1. Beranda
  2. Headline
  3. Kabar

Bupati Ikram Pastikan RSUD Weda Normal, Soliditas Tenaga Medis Terjaga

Oleh ,

Bupati Halmahera Tengah, Ikram Malan Sangadji, menegaskan pelayanan di RSUD Weda tetap normal dan soliditas tenaga medis terjaga.

Pernyataan ini disampaikan dalam rapat bersama Kepala Dinas Kesehatan, Direktur RSUD Weda, dan dokter spesialis, Rabu, 25 Februari 2026, terkait isu keterlambatan pembayaran insentif tenaga kesehatan.

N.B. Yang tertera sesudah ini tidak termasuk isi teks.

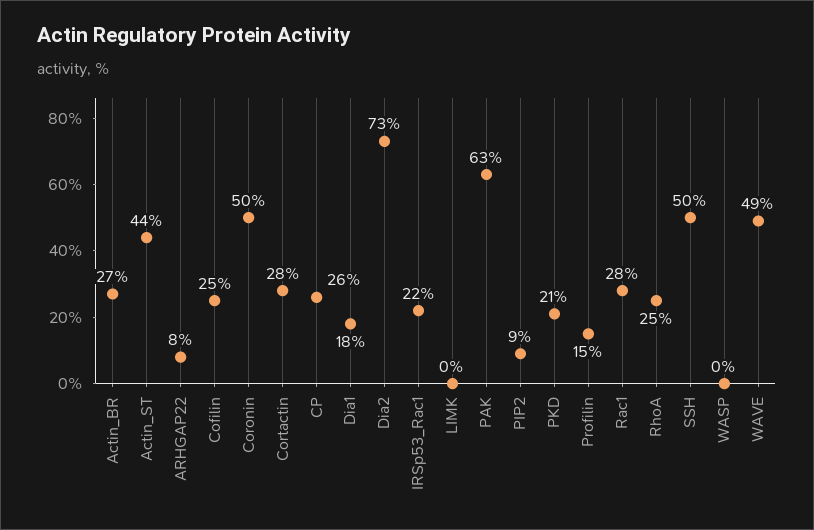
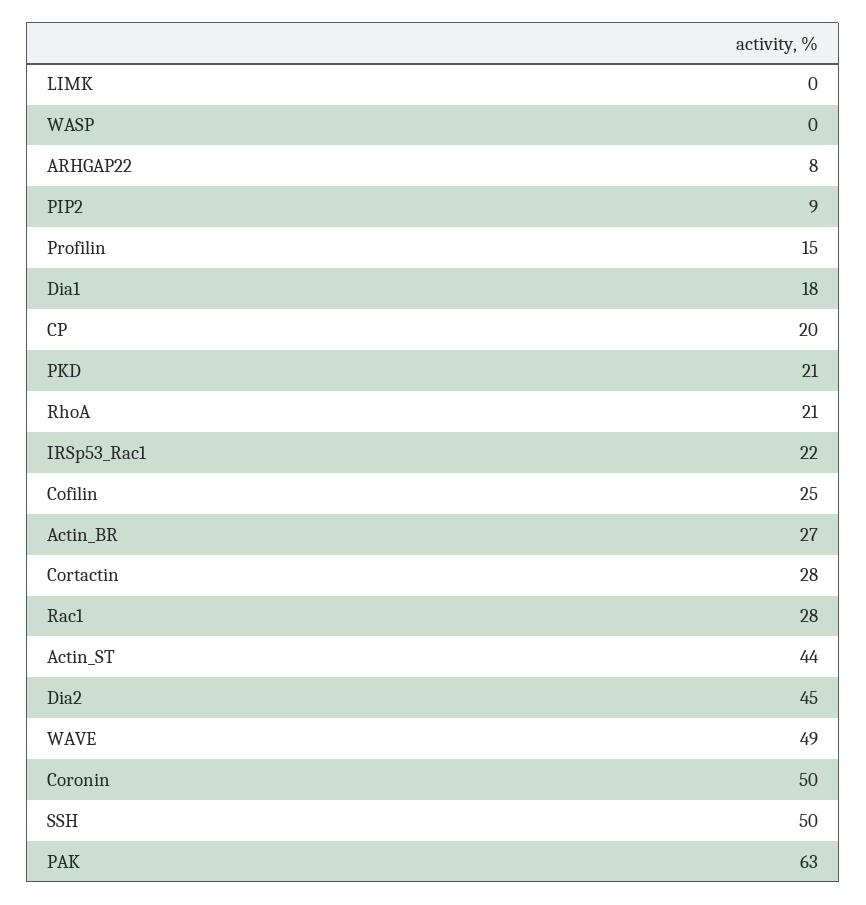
CP: 26 -> 20
Dia2: 73 -> 45
RhoA: 25 -> 21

Bupati Ikram menekankan agar persoalan administrasi internal tidak menjadi isu liar di masyarakat.

“Jangan sampai informasi belum jelas menyebar dan membuat masyarakat berpikir dokter tidak berada di tempat karena mogok. Korbannya adalah masyarakat itu sendiri,” tegasnya.

Ia juga mengingatkan pentingnya komunikasi dan saling menghargai di lingkungan ASN.

Pemda Halmahera Tengah telah menganggarkan sekitar Rp9 miliar untuk bantuan sosial, termasuk insentif lansia, janda, disabilitas Rp500.000 per bulan, serta insentif ibu hamil dan menyusui Rp1.000.000 per bulan. Beasiswa untuk tenaga kesehatan yang melanjutkan pendidikan juga disiapkan. Bupati menambahkan, Kabupaten Halmahera Tengah masih membutuhkan sekitar 13 dokter guna mengoptimalkan pelayanan.

Direktur RSUD Weda, dr. Sukri Soamole, memastikan layanan poliklinik, IGD, dan rawat inap berjalan normal. Ia menjelaskan insentif daerah yang diproses bukan gaji pokok, dengan total sekitar Rp220 juta untuk dokter PNS dan Rp250 juta untuk dokter non-ASN/kontrak.

“Ini penghargaan bagi dokter spesialis. Insya Allah segera terealisasi. Pelayanan tetap prioritas,” ujar dr. Sukri.

Rapat dihadiri dr. Arno (Bedah), dr. Selvi (Patologi Klinik), dr. Umi Yanti (Obstetri & Ginekologi), dr. Akbar (Bedah), dr. Hafzi (Penyakit Dalam), dr. Kutu (Anak), dan Kepala Dinas Kesehatan.

Dr. Umi Yanti menyampaikan apresiasi kepada Bupati Ikram atas perhatian dan komitmen pemerintah daerah terhadap kesejahteraan tenaga kesehatan.